Joining a thread with a specific ID

I encountered some rather undesirable behaviour of the join command. We have an application that uses multiple background threads, each doing a different RPC call. Later on in the program, we join the threads to ensure a reply is in before continuing. We do this to avoid blocking the robot while waiting for RPC calls.

However, we noticed that join thread_id doesn’t join a specific thread, but rather waits for any thread to finish.

An example program to demonstrate the problem:

def main():
    thread doThreadA():
        textmsg("Thread A started")
        sleep(1.0)
        textmsg("Thread A done")
    end

    thread doThreadB():
        textmsg("Thread B started")
        sleep(0.1)
        textmsg("Thread B done")
    end

    thread_a = run doThreadA()
    textmsg("Spawned thread A with ID ", thread_a)
    thread_b = run doThreadB()
    textmsg("Spawned thread B with ID ", thread_b)

    join thread_a
    textmsg("Joined thread A.")

    join thread_b
    textmsg("Joined thread B.")

    sleep(1)
end

The program produces the following output (tested on ursim 3.3.4.310):

[2017-03-14 15:13:33.925954] Spawned thread A with ID 1
[2017-03-14 15:13:33.926099] Spawned thread B with ID 2
[2017-03-14 15:13:33.926232] Thread A started
[2017-03-14 15:13:33.926376] Thread B started
[2017-03-14 15:13:34.025884] Thread B done
[2017-03-14 15:13:34.026116] Joined thread A.
[2017-03-14 15:13:34.026229] Joined thread B.
[2017-03-14 15:13:34.927159] Thread A done

The output shows that join thread_a returns right after thread B finishes, while thread A is still busy.
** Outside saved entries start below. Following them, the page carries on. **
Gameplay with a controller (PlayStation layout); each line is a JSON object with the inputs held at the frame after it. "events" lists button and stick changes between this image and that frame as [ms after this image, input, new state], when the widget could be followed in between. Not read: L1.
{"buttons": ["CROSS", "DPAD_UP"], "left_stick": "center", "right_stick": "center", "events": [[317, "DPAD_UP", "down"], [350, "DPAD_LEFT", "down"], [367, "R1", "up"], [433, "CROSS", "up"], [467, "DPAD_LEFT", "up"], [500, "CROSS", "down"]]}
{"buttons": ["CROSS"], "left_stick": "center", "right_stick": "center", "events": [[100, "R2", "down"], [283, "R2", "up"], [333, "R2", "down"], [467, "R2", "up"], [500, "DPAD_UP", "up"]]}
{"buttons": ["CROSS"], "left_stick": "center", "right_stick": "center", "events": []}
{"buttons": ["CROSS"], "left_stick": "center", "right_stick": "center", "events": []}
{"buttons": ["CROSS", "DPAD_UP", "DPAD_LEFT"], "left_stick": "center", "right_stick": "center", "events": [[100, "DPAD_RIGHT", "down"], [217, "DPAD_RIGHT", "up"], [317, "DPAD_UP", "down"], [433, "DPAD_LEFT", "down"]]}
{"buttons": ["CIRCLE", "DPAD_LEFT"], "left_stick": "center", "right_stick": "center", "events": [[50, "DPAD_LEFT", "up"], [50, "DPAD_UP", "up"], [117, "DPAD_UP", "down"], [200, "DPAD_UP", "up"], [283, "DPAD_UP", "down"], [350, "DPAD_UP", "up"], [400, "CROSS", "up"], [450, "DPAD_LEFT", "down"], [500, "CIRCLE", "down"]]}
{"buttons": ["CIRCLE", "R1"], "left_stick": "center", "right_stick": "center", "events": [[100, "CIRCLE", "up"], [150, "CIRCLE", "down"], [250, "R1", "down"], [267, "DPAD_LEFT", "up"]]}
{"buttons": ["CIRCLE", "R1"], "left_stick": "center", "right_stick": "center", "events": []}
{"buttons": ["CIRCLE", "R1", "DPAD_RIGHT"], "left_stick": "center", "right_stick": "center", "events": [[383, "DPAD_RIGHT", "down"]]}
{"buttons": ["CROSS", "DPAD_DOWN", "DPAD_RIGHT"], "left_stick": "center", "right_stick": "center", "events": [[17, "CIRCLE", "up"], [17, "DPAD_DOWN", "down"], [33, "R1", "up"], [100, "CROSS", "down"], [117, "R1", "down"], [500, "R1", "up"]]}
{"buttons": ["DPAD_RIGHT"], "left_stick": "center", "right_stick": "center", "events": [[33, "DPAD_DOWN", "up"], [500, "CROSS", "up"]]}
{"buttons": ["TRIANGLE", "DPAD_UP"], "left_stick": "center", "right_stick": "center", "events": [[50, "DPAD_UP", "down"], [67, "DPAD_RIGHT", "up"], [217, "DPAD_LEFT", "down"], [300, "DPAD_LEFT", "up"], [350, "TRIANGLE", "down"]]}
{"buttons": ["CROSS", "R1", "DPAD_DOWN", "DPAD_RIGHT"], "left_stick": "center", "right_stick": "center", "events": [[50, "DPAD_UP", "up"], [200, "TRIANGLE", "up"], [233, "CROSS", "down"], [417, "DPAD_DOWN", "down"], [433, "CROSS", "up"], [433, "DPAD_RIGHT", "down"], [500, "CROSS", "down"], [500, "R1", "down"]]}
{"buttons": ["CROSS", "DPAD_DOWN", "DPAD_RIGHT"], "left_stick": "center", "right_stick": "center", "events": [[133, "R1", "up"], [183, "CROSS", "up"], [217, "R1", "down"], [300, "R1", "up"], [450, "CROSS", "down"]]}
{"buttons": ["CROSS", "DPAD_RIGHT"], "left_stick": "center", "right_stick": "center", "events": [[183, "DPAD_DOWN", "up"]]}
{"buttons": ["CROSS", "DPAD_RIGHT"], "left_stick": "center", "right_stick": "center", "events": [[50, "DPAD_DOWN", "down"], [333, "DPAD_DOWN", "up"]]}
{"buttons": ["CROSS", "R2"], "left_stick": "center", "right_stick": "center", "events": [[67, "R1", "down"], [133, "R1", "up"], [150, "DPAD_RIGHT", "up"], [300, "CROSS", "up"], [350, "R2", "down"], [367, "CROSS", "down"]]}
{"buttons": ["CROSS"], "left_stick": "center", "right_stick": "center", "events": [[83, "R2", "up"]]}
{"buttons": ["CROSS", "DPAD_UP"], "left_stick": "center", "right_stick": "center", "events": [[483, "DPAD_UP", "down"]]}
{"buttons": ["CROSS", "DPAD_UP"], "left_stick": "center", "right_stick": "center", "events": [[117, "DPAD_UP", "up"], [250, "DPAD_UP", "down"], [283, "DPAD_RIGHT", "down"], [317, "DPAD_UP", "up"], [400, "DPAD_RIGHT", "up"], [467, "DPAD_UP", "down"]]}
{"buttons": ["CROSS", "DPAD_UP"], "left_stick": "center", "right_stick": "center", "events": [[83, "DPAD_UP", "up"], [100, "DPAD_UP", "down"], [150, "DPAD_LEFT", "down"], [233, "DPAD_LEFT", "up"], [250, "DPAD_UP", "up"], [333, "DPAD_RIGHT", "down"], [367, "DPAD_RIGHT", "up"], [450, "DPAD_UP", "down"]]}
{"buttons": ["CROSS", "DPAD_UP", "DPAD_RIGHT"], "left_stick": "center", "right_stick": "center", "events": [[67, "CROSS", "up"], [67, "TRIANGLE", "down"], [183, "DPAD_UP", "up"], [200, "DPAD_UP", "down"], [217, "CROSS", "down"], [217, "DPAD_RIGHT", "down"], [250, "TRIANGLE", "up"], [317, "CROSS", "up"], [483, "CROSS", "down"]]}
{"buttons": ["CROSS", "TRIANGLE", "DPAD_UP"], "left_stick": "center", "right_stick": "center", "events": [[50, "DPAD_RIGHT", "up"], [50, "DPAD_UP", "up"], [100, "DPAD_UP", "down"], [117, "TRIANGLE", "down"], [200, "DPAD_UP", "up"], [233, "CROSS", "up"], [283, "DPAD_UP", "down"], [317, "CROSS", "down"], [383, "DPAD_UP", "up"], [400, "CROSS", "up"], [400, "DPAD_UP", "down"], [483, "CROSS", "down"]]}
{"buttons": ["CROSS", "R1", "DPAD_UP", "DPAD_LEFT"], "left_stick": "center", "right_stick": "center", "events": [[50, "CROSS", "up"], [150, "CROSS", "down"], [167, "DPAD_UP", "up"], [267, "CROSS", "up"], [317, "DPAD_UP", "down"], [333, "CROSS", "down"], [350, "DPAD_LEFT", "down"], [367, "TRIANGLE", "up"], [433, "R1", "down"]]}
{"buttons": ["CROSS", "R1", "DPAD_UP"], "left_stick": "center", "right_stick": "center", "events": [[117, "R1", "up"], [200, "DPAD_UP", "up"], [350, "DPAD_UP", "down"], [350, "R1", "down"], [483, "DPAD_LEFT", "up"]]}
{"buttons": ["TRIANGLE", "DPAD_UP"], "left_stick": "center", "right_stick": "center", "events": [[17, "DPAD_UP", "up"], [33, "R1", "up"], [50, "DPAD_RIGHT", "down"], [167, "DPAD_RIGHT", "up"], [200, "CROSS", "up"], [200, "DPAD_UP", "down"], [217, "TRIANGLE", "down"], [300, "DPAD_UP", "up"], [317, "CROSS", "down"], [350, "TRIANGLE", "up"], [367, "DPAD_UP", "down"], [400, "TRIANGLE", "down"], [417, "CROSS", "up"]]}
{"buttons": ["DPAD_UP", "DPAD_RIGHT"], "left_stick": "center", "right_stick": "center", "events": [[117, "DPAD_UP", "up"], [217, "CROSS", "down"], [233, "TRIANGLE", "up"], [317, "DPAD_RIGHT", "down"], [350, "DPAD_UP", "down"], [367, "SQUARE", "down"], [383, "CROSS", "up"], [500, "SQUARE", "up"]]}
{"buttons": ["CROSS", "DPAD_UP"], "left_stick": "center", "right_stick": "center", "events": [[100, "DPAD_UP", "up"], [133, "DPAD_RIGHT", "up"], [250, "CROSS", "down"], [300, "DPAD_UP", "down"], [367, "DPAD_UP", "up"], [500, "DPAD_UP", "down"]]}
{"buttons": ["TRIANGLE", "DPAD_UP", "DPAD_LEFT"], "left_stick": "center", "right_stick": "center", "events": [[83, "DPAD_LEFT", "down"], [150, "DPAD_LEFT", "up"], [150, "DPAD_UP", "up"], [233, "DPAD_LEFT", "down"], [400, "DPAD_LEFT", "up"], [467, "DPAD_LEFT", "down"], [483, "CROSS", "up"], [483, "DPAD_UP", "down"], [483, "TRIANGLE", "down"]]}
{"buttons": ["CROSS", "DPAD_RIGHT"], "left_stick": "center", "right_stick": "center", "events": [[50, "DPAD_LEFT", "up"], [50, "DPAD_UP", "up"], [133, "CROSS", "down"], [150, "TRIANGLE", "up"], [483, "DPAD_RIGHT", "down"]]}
The join thread_b then finishes instantly, which makes sense since thread B did indeed finish already. Only the sleep(1) at the end of the program keeps the program alive long enough to really see thread A finish.

Another thing I noticed is that thread IDs are re-used as soon as possible. This seems unpractical considering join id is supposed to return instantly if the thread already finished. It is quite possible that the ID has been reused by a different thread in the mean time, so the join ... will block even though the original thread that we got the ID from is already finished.

We’re currently working around these issues by using global variables to keep track of the state of a thread from within the thread itself. It works, but it’s quite cumbersome and the workarounds aren’t possible if you want to run the same function in multiple threads at the same time.

Thanks @de-vri-es, I’ve reported the bug.

2 Likes

@rwi Thanks :slight_smile: I’ll keep an eye on the release notes.